By Tom Precious
ALBANY -- The Thruway Authority’s plan to hike tolls on trucks by 45 percent has been a classic Albany roller coaster ride, culminating in today’s story that Gov. Andrew Cuomo is announcing a new proposal that calls for no toll hike.
Consider the ride:
Initially, officials said the Thruway had been mismanaged for years and that the $90 million from the toll hike was needed to stop the bleeding. They said at the time the increase had nothing to do with a potential $5 billion plan by Cuomo and the Thruway Authority to build a new downstate bridge over the Hudson River.
Next up came the acknowledgement that there was a connection: if the toll hike didn’t go through, it could lead to rating downgrades on agency borrowings – and that could raise the price of the bridge project.
In the early fall, the agency borrowed $1.1 billion on the bond market. It told investors -– in a legal document -– that it “has no reason to believe’’ that the toll hike plan as proposed would be scuttled.
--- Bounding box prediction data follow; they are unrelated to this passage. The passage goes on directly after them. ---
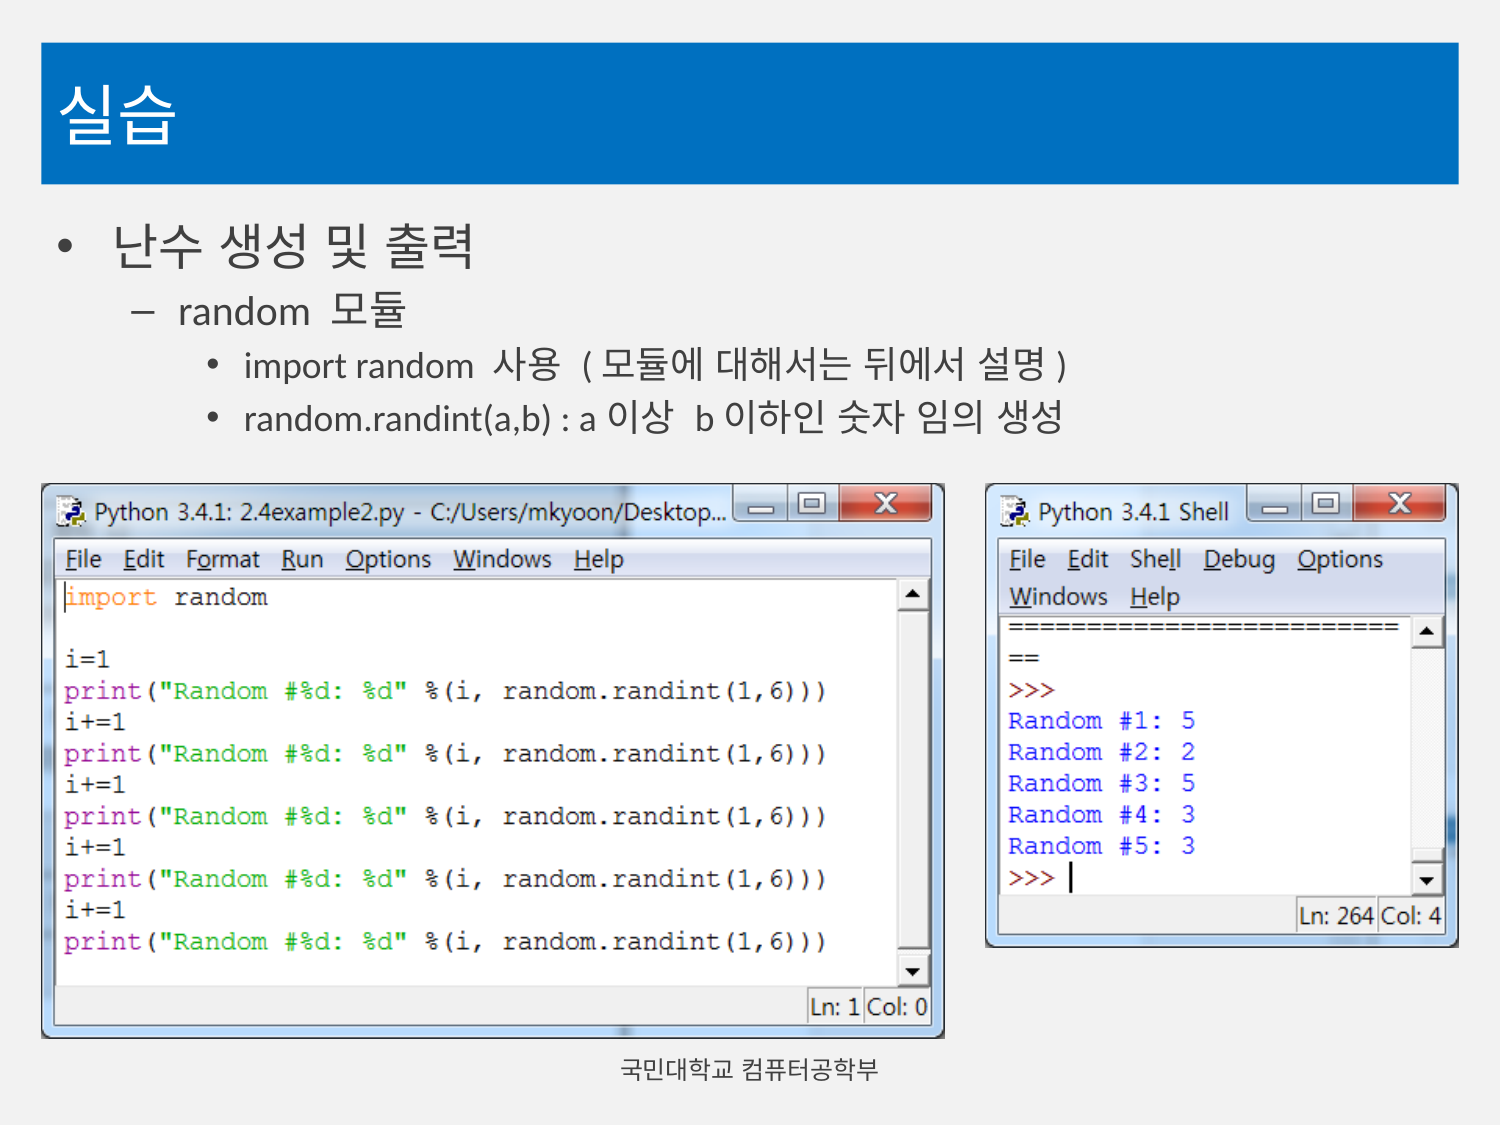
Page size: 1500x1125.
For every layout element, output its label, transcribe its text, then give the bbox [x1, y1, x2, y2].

picture [41, 483, 945, 1039]
picture [985, 483, 1459, 948]
footer 국민대학교 컴퓨터공학부 [466, 1042, 1034, 1103]
list 난수 생성 및 출력 random 모듈 import random 사용 (모듈에 대해서는 뒤에서 설명) random.randint(a,b) : a이상 b이하인 숫자 임의 생성 [41, 208, 1459, 1000]
title 실습 [41, 42, 1459, 185]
That document told investors the plan would go into effect in late September.
A series of delays, including two embarassing postponements with just hours' notice of Thruway board meetings in one week last month, became the obvious evidence that the toll increase was suddenly facing real internal troubles in the Cuomo administration. That led Donna Luh, a representative from Western New York on the agency’s board who serves as vice-chairwoman, to blast her own agency in an article in The Buffalo News. She said agency officials were keeping board members in the dark about the toll plan and that she no longer believed the increase was necessary.
At two recent events, Cuomo then began lashing out at the idea proposed by his own agency. At one event, he said such a toll hike could be “detrimental’’ to the state’s economy, followed by another event at which he told reporters the toll hike should only be considered as a “last resort.”